None of this will be easy and the more people who understand it and work toward these broad goals, the less damaging the transition will be.
Yes , i spent the morning cutting firewood for our own personal use. (from trees I planted myself). Such activity had a negative effect on GDP, not only was I doing nothing paid to increase GDP, I reduced our need to buy either firewood or electricity, thereby reducing my future contribution to GDP.
If your steps are of stride length 5cm when they need to be of stride length 50cm to solve the problems at hand, then no, they don't really make a difference.
It is exactly this sort of small incrementalist thinking that plays a part in us not doing what is necessary to solve the crises that are barrelling towards us. But these small incrementalist steps are all that are politically achievable in our societies because the problem simply is too daunting and the required changes are too disruptive.
The world could be in a much better place had nuclear power not been demonised as the harbinger of civilization destruction by the green movement in the 1970s. Ironic really.
I'm more thinking that a lot of coal power would have been displaced and thus we'd have lower CO2 in the atmosphere currently. If electricity truly were "too cheap to meter" then technologies like heat pumps and electric cars may have been developed/adopted sooner to take advantage of that cheap electricity, further displacing fossil fuels.
But yes, Jevons paradox could have just meant more growth sooner.
"Can a business be both sustainable and profitable?"
I would put that another way.
The first rule of business is to stay in business, and can they do this if they are unsustainable.
If something is unsustainable it means it cannot last. So it is in business interests to be sustainable. Unfortunately, given our current level of over consumption of natural sources and sinks there is no room for additional profit. Yes, we can have essential economic activities to meet basic needs, but not profit driven luxuries - basic science. This is not rocket science.
I think working towards sustainability is better than not, I believe the absolute term is unattainable.
Profit is inherently an unsustainable practice when you consider the law of conservation of energy.
What really bugs me is when businesses tout about saying we're green, look at our green buildings.... blah, blah, blah. Just because you specify them to be so doesn't make the finished product fit the criteria. I'd like these claims to be audited and graded. Public shaming wouldn't hurt either.
This topic makes me irrationally angry and I only just woke up, not how I want to start the day.

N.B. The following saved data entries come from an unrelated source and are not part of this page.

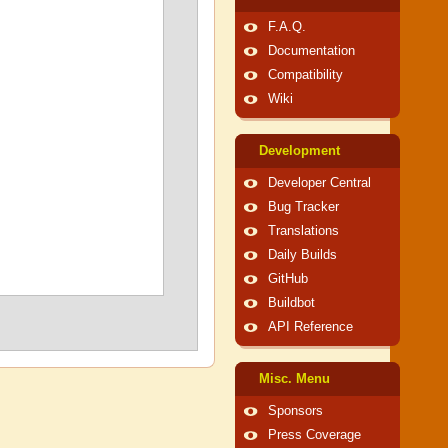
F.A.Q.
Documentation
Compatibility
Wiki
Development
Developer Central
Bug Tracker
Translations
Daily Builds
GitHub
Buildbot
API Reference
Misc. Menu
Sponsors
Press Coverage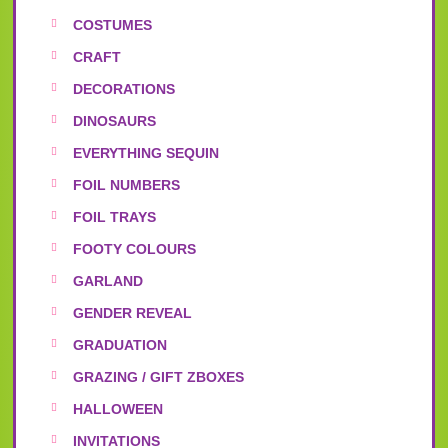
COSTUMES
CRAFT
DECORATIONS
DINOSAURS
EVERYTHING SEQUIN
FOIL NUMBERS
FOIL TRAYS
FOOTY COLOURS
GARLAND
GENDER REVEAL
GRADUATION
GRAZING / GIFT ZBOXES
HALLOWEEN
INVITATIONS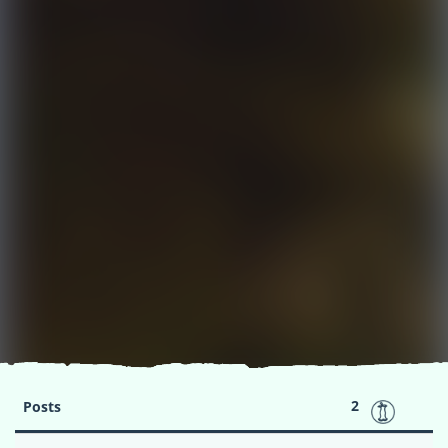
2
Posts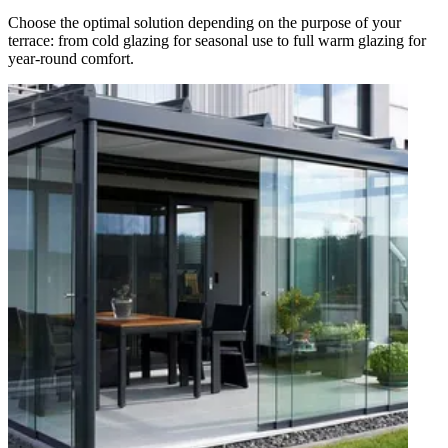
Choose the optimal solution depending on the purpose of your
terrace: from cold glazing for seasonal use to full warm glazing for
year-round comfort.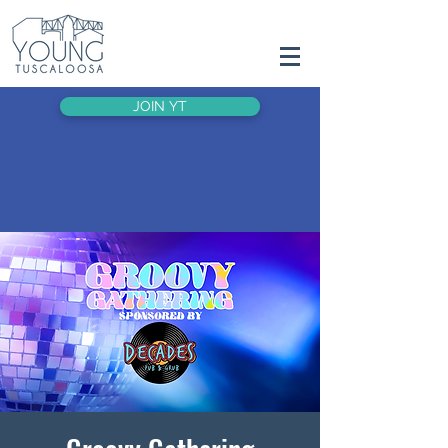
JOIN YT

What really bugs me is when businesses tout about saying we're green, look at our green buildings.... blah, blah, blah. Just because you specify them to be so doesn't make the finished product fit the criteria. I'd like these claims to be audited and graded
Having worked on a number of green projects, the level of compliance and effort to actually legitimise something as green, uses a tonne more resources than just doing the project in a conventional way.
Traditional 'dirtier' methods often became the status quo because they were the most efficient way to get a result.
Profit is inherently an unsustainable practice when you consider the law of conservation of energy.
Not really. More energy is coming into the Earth's biosphere every day in the form of sunlight, that's what plants use to grow after all.
The issue modern civilization has is that we've found all these fossil resources - fossilised sunlight from millions of years ago, and we're using it up at a very fast rate. We're consuming the capital, not the interest, and people don't realise that.
This topic makes me irrationally angry
It's not irrational to be angry about this.